It’s also important to ask for help, Ms. Dixon said.
Start by learning to recognize the signs that your mind, along with your body, has been affected by a fibroid diagnosis. Ask yourself: Have your social activities or preferences changed since your diagnosis? Are you sad or depressed, having trouble concentrating or sleeping, or experiencing crying spells, drastic appetite changes, weight changes or suicidal thoughts?
If so, you may want to consider talking to a mental health professional, Ms. Dixon said.
Getting a therapist changed the life of Tanika Gray Valbrun, a 43-year-old journalist who was diagnosed with fibroids at 25. Counseling helped eliminate the shame she used to feel about her fibroids. She recognized that therapy has a stigma in some parts of the Black community and recalled being discouraged by her Jamaican mother from publicly sharing her experience with fibroids.
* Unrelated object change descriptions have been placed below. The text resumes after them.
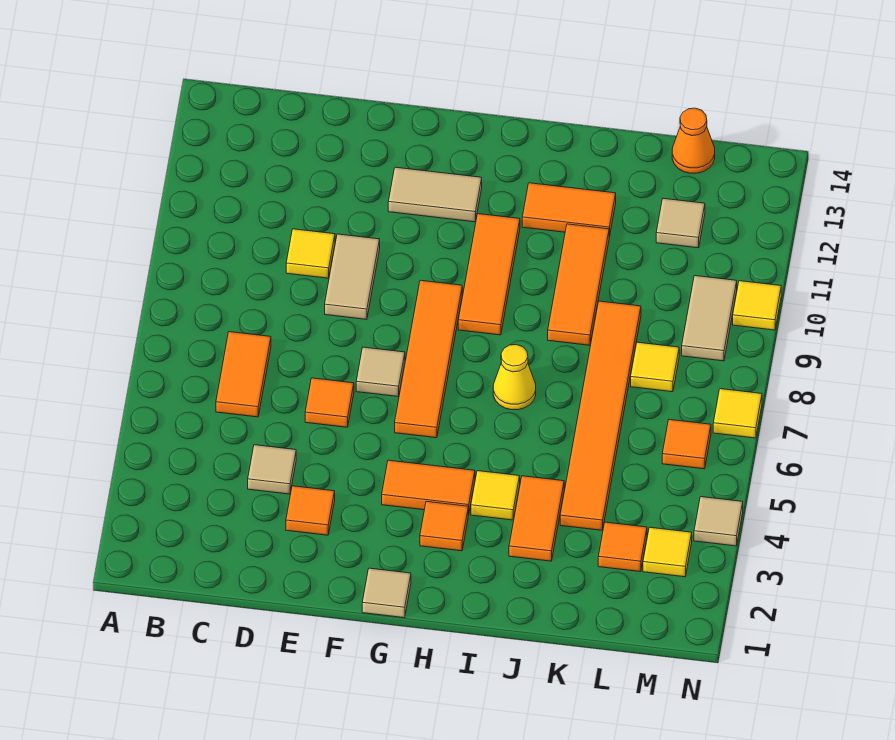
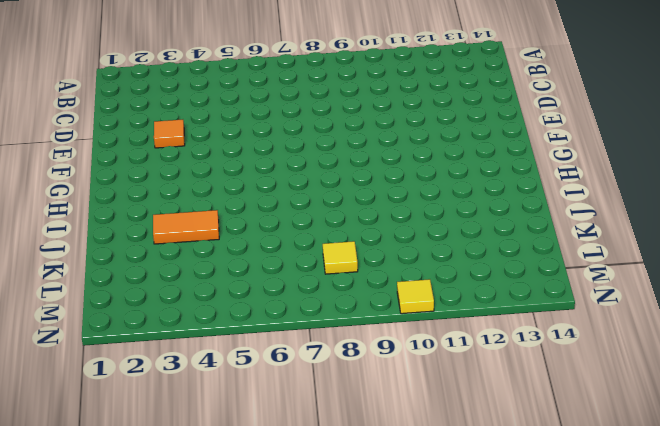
none -> orange 1x2 tile [216,332,271,417]
none -> tan 1x1 tile [248,445,296,494]
none -> yellow 1x1 tile [286,229,335,278]

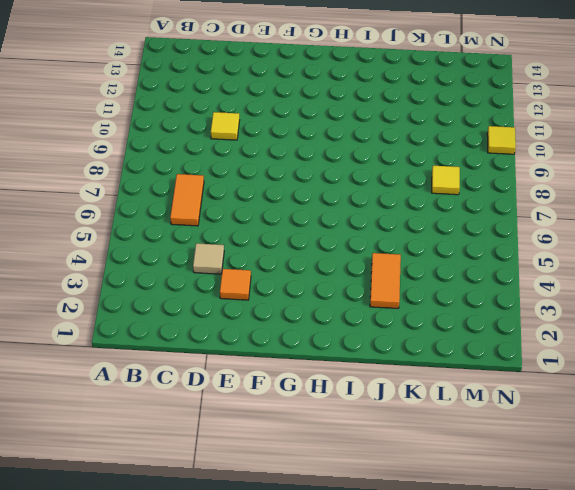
none -> orange 1x1 tile [305,378,354,427]
none -> tan 1x2 tile [325,234,380,319]
none -> tan 1x1 tile [356,347,405,397]

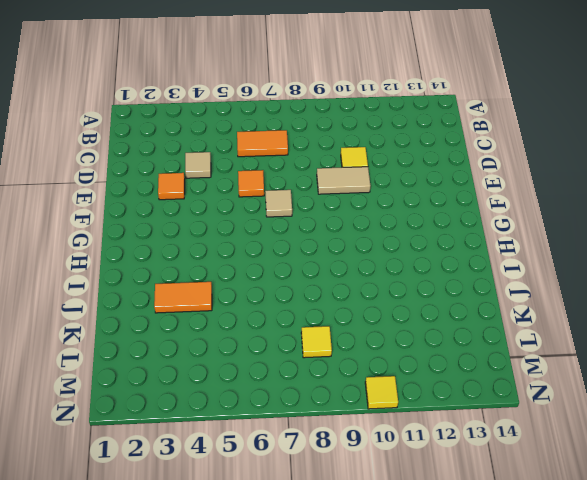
none -> tan 1x2 tile [388,167,482,222]
none -> tan 1x1 tile [362,568,411,618]
none -> orange 1x2 tile [382,460,475,515]

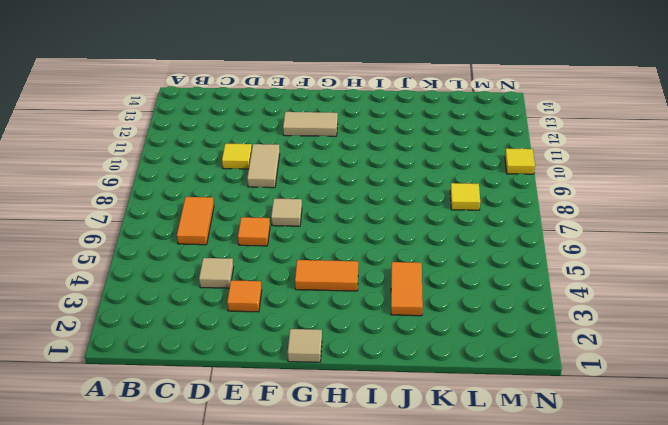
none -> orange 1x4 tile [395,280,462,438]
none -> orange 1x1 tile [420,501,468,551]
none -> orange 1x3 tile [458,214,520,335]

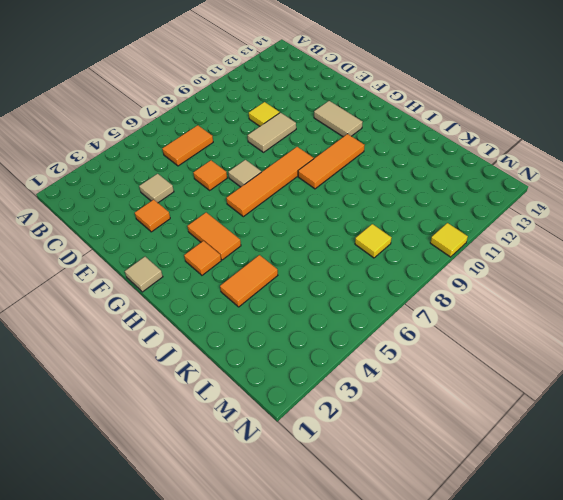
none -> yellow 1x1 tile [471,471,520,520]
none -> yellow 1x1 cone [493,344,536,410]
none -> orange 1x2 tile [522,183,616,237]

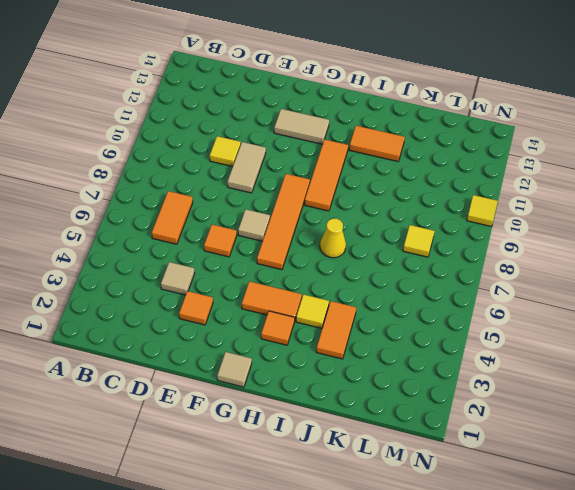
none -> orange 1x3 tile [548,224,609,345]
none -> orange 1x6 tile [560,301,641,530]
none -> orange 1x1 tile [598,522,647,572]

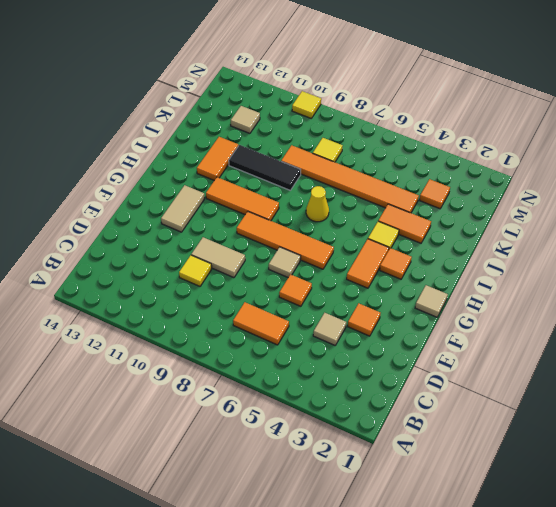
black 1x3 tile [229,145,301,190] -> orange 1x3 tile [548,224,609,345]
none -> orange 1x1 cone [672,108,715,173]
none -> yellow 1x1 tile [643,527,692,577]
none -> orange 1x1 tile [662,420,711,469]

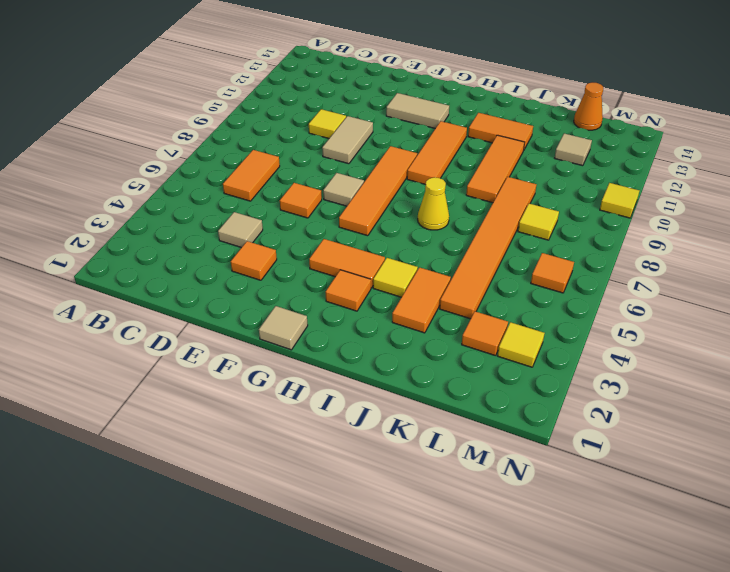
none -> tan 1x2 tile [682,276,737,361]
none -> tan 1x1 tile [694,497,743,546]
none -> yellow 1x1 tile [713,389,762,438]

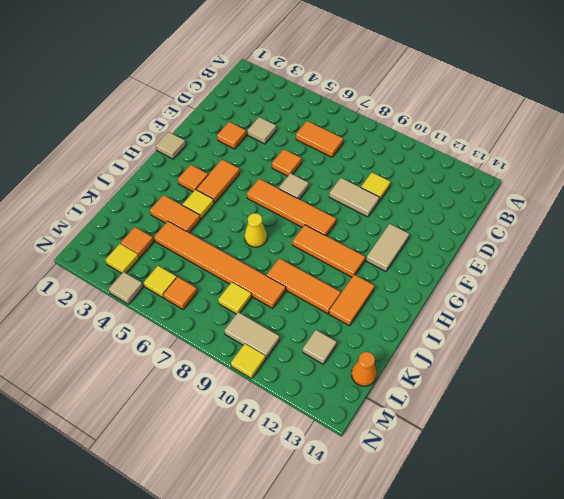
yellow 1x1 tile [144,266,177,298] -> yellow 1x1 tile moved to [713,389,762,438]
“I don’t blame my mother because she’s only teaching me what she was taught,” Ms. Valbrun said. “But at some point we have to change that narrative.”
Having friends, family or romantic partners who understand and validate your physical and psychological pain can help you better manage any strong negative emotions, and help you feel cared for and supported. They can also attend in-person and virtual doctor’s visits with you to take notes and help contextualize the discussion.
“You need that person, so when you walk out the doctor’s office and feel like you’ll never have children, your girlfriend will be like, ‘OK girl, she didn’t say that, but she said we had to do XYZ,’” Ms. Valbrun said.
Dr. Marsh added that it’s important for health care providers to explain all available treatment or preventive care options with patients, which they sometimes don’t do. Ask your provider to walk you through the established treatment guidelines he or she used to develop your treatment plan. It can also be helpful to jot down questions before an appointment, or explore second or third opinions.
Seeking out fibroid patient and physician communities, from organizations and groups like The Fibroid Foundation or The White Dress Project (a nonprofit Ms. Valbrun founded shortly after having her own fibroids surgically removed), can give patients a place to discuss their experiences, connect with caring providers and find events and educational programming.